Personality Crisis a rodar na sala e um soundcheck que parece uma coreografia. Dois ninjas, de quem só se vislumbram os olhos percorrem todas as zonas do palco, removem as panos que ocultam a bateria com uma elegância e um timing inacreditável. Isto durou meia hora certa. Entram, saem, experimentam, voltam, cruzam-se no palco. Até que às 21:59 se posicionam de cada um dos lados do palco. Imóveis, de guitarras na mão. 22:00 e nada, mas agora o público exige. 22:01 e as luzes mais ou menos que se apagam, porque na verdade durante a maior parte do concerto a luminosidade foi sempre bastante grande em frente ao palco. E finalmente depois de uma meia hora que pareceram 2 horas, porque o calor que se faz sentir na sala amplifica tudo, os The Hives entram em palco ao som da Marcha Fúnebre de Chopin. Sincronizadíssimos, os cinco. Quase 30 anos a tocar juntos trouxeram-nos a este momento em que nos apresentam o novo disco, The Death of Randy Fitzsimmons de onde sai a primeira Bogus Operandi. Se é verdade que estão aqui para o fazer, mostrar o novo disco, também é verdade que terão  obrigatoriamente de percorrer as imensas músicas orelhudas que fizeram nestas três décadas. São várias e são óbvias mas também são incontornáveis, e no final temos playlist com todas as músicas da noite.

O calor escala rapidamente com o Main Offender e Walk Idiot Walk. Howlin’ Pelle Almqvist corre pelo palco aparentemente imune ao suor que num par de minutos já lhe escorre pela face. Pede palmas, pede mais, manda o público gritar. Ou seja o que ele nos quer dizer é “se querem o melhor de nós, têm de nos dar o melhor de vós. Ou tudo! .

O sentido de humor confunde-se com alguma ironia e Howlin’ Pelle não desarma, não desiste enquanto percorre o palco, salta para as colunas laterais e percorre todas as mãos da fila da frente para as tocar.

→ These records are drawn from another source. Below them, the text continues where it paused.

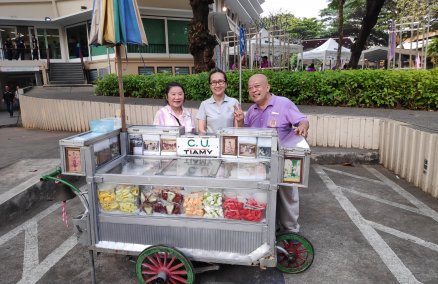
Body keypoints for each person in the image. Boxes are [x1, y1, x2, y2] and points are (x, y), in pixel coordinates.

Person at [234, 74, 309, 234]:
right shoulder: (252, 111)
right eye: (250, 88)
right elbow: (246, 135)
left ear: (267, 87)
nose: (254, 90)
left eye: (257, 86)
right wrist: (240, 122)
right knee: (264, 196)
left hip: (284, 159)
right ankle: (269, 230)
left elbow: (302, 120)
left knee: (287, 196)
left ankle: (290, 231)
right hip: (261, 163)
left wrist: (303, 126)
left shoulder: (283, 103)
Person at [196, 68, 240, 134]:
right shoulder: (204, 104)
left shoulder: (234, 102)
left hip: (229, 142)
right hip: (211, 142)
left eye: (220, 81)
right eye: (214, 82)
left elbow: (237, 129)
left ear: (226, 84)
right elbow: (201, 129)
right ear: (210, 86)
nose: (217, 85)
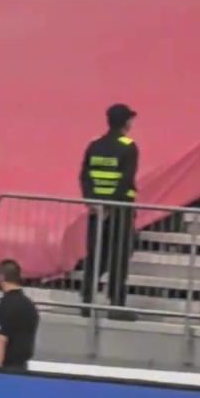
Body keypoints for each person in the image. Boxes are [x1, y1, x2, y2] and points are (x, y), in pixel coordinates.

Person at [80, 103, 138, 319]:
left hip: (96, 212)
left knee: (95, 255)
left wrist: (92, 202)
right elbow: (125, 180)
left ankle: (87, 302)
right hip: (119, 211)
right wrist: (111, 206)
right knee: (119, 258)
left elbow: (84, 176)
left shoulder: (94, 145)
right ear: (126, 122)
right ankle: (116, 305)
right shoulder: (129, 146)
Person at [0, 260, 39, 372]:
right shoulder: (29, 305)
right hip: (22, 368)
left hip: (6, 369)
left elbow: (0, 340)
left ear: (1, 277)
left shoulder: (6, 305)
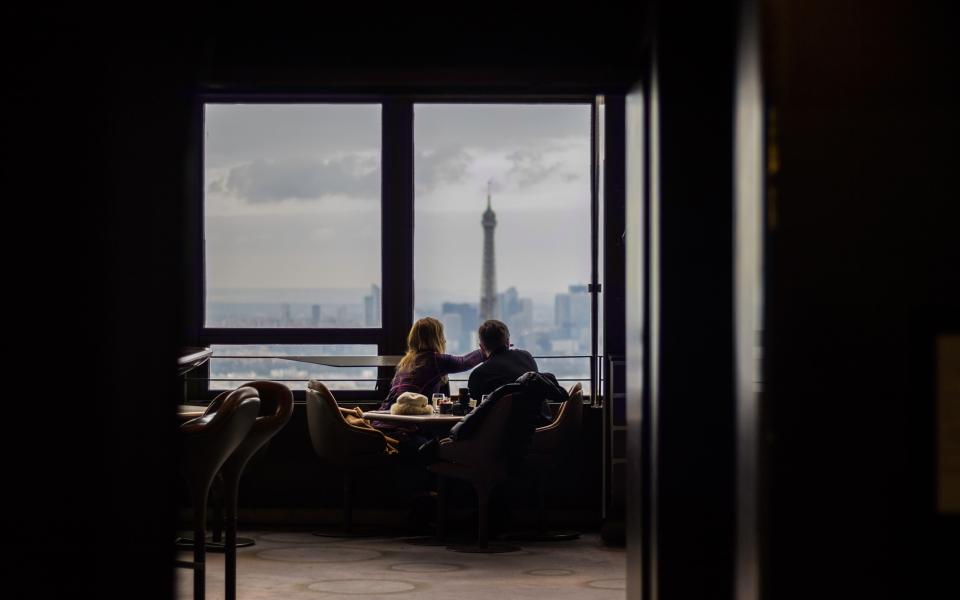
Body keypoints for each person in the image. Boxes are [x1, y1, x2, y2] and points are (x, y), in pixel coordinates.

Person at [373, 317, 484, 449]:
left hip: (382, 424)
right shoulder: (435, 360)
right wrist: (487, 349)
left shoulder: (406, 362)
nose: (444, 339)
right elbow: (464, 362)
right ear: (436, 338)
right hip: (405, 430)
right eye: (442, 335)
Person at [467, 319, 539, 401]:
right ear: (508, 342)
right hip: (538, 413)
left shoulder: (478, 375)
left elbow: (476, 409)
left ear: (481, 347)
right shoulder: (527, 357)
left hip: (501, 414)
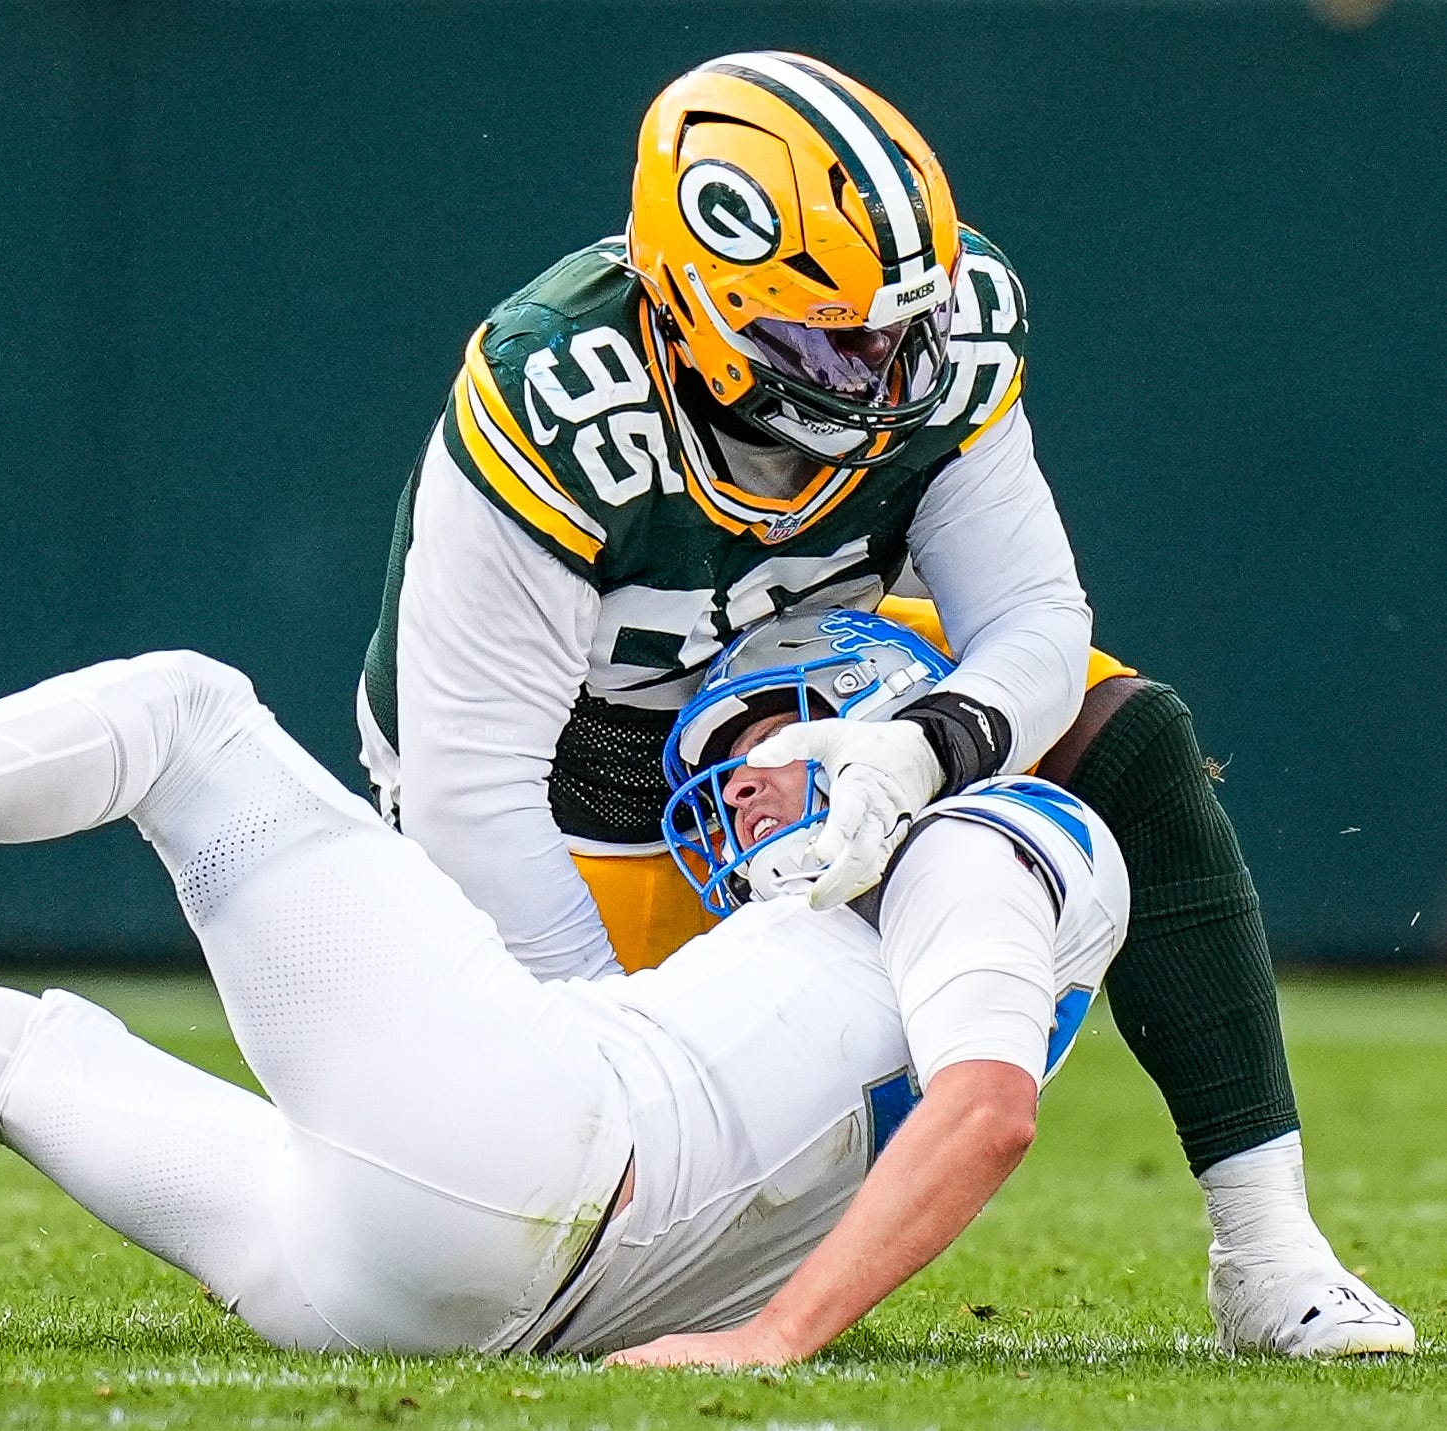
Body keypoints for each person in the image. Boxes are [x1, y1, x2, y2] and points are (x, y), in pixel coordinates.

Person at [0, 598, 1133, 1365]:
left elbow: (980, 1105)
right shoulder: (847, 942)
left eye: (772, 740)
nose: (726, 786)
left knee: (184, 716)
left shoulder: (995, 845)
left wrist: (770, 1344)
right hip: (435, 1284)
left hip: (558, 1159)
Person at [355, 50, 1402, 1356]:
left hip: (825, 677)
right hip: (585, 766)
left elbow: (1029, 621)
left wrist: (915, 754)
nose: (878, 375)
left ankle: (1268, 1252)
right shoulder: (559, 394)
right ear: (691, 302)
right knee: (559, 1191)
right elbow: (469, 783)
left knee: (1129, 739)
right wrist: (602, 1069)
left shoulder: (949, 344)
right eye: (825, 341)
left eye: (896, 331)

Rigor Mortis Radio e depois Good Samaritan, aquela em que a banda simplesmente congela por tempo indeterminado no meio da maior confusão e estupefação de muitos, o pit pára, a multidão exclama e reclama durante o que não foi muito mais de um minuto, para novamente toda a confusão instalada na frente de palco recomeçar ainda mais forte. t-shirts pelo ar, água e cerveja pelo ar, pessoas pelo ar. É isto que eles querem. Mas nada parece ser suficiente para os Hives que a cada música pedem mais e mais do público. Go Right Ahead cantado quase em uníssono pelo Capitólio e Stick it Up precedem mais um dos momentos altos da noite, Hate To Say I Told You So. Eu disse que era óbvio. Tinha de ser assim e foi assim até ao fim. Sente-se que o público está ali pelos Hives, não apenas pelas músicas que mexeram com eles há 25, 20 ou 15 anos, mas também pelo novo álbum e principalmente porque um concerto dos Hives é como se viesse com selo de garantia de concerto cheio de adrenalina e bom humor.

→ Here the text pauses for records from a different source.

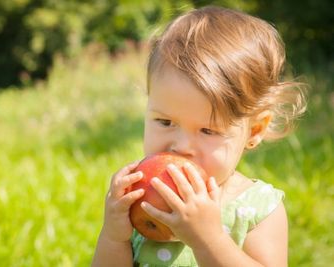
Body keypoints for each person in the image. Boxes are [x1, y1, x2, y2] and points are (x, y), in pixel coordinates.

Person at [92, 5, 306, 267]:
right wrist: (114, 236)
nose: (181, 147)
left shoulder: (256, 209)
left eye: (208, 130)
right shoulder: (139, 198)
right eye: (165, 121)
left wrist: (210, 239)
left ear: (255, 130)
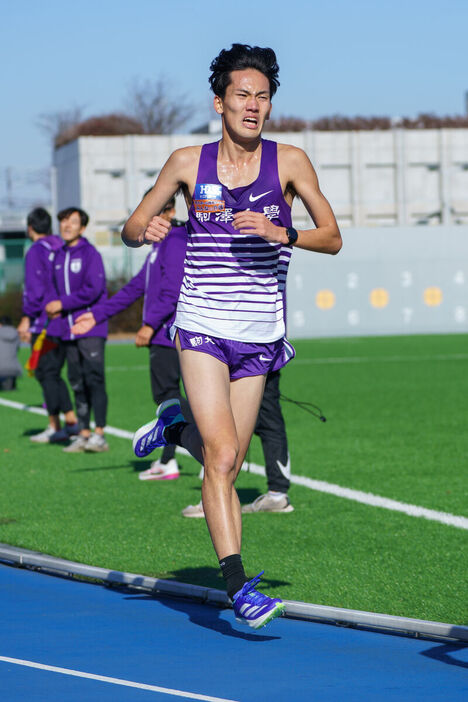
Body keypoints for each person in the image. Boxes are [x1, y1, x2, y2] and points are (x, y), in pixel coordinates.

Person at [122, 44, 342, 629]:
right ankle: (238, 586)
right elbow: (130, 226)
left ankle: (175, 425)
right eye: (242, 95)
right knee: (221, 456)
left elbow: (333, 236)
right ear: (219, 102)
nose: (253, 105)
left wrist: (281, 231)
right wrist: (150, 227)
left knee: (231, 459)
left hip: (260, 333)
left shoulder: (290, 161)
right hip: (201, 327)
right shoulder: (187, 163)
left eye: (263, 96)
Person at [71, 203, 192, 477]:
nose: (147, 218)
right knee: (170, 397)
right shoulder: (159, 247)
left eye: (156, 210)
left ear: (170, 211)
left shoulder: (175, 240)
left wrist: (149, 325)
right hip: (162, 335)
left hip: (169, 334)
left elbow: (173, 291)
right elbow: (134, 288)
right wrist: (97, 315)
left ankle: (177, 455)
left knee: (171, 397)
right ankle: (172, 455)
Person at [45, 207, 109, 453]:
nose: (66, 226)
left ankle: (100, 433)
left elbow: (94, 289)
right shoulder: (57, 255)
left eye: (72, 222)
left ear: (82, 228)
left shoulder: (90, 253)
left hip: (91, 328)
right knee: (76, 381)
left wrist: (63, 303)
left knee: (95, 379)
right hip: (67, 331)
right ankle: (83, 432)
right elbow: (51, 289)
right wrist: (52, 306)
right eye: (63, 221)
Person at [17, 207, 79, 442]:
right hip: (65, 319)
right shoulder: (59, 245)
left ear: (30, 228)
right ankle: (71, 420)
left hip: (44, 323)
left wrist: (26, 317)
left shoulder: (36, 250)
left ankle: (55, 425)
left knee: (46, 372)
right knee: (53, 372)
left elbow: (35, 290)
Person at [0, 316, 22, 391]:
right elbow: (17, 349)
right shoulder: (16, 333)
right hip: (14, 369)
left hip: (1, 369)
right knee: (10, 389)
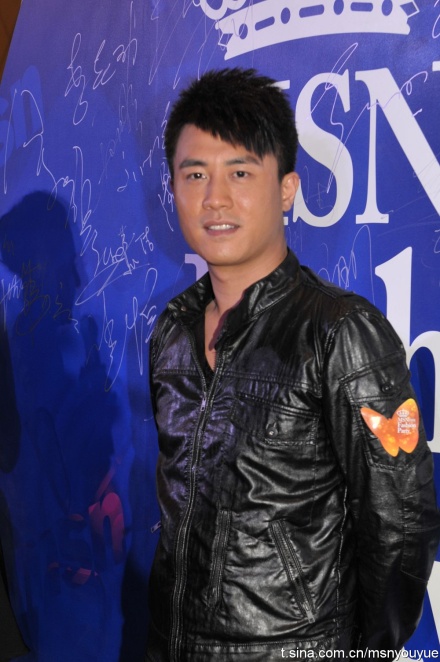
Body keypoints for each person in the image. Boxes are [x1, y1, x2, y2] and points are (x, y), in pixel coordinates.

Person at [146, 68, 440, 662]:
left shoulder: (340, 332)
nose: (214, 198)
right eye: (195, 174)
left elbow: (401, 525)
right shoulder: (173, 330)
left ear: (286, 189)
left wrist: (356, 651)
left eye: (240, 173)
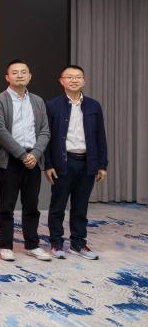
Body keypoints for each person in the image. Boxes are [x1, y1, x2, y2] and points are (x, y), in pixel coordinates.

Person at [44, 65, 109, 260]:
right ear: (61, 81)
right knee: (58, 206)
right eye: (69, 77)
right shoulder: (52, 105)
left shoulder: (94, 106)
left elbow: (100, 136)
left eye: (78, 77)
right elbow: (46, 137)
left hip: (87, 162)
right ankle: (56, 242)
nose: (74, 80)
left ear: (84, 81)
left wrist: (102, 164)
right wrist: (48, 164)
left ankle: (78, 243)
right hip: (63, 162)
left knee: (81, 206)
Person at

Sem grandes diferenças de humor ou adesão os Hives navegam o seu planeadíssimo set com mestria misturando o mais recente trabalho com a restante discografia e proporcionam aquilo a que sempre nos habituámos a ter deles, um concerto irrequieto, juvenil e provocador. Trapdoor Sollution, I’m Alive, See Through Head precedem a que será, supostamente a última Countdown to Shutdown.

Prestes a sair de palco, avisa que teremos, como habitualmente, de nos manifestar para os ter de volta. Porque é assim. Como se fosse um protocolo ou ritual que se cumpre sem questionar. É o que fazemos, gritos, assobios o que for necessário para ouvirmos assim Come on! e Tick Tick Boom.

Podíamos ter voltado ao início, ouvir tudo de novo, sem que isso fosse novidade de qualquer espécie, que de alguma forma os Hives conseguiriam tornar aquele momento especial e irrepetível. Podia ser um enorme deja-vu e não é. É um espetáculo extremamente bem coreografado, mas à maneira dos The Hives para quem todos os gritos e assobios de uma sala nunca chegarão.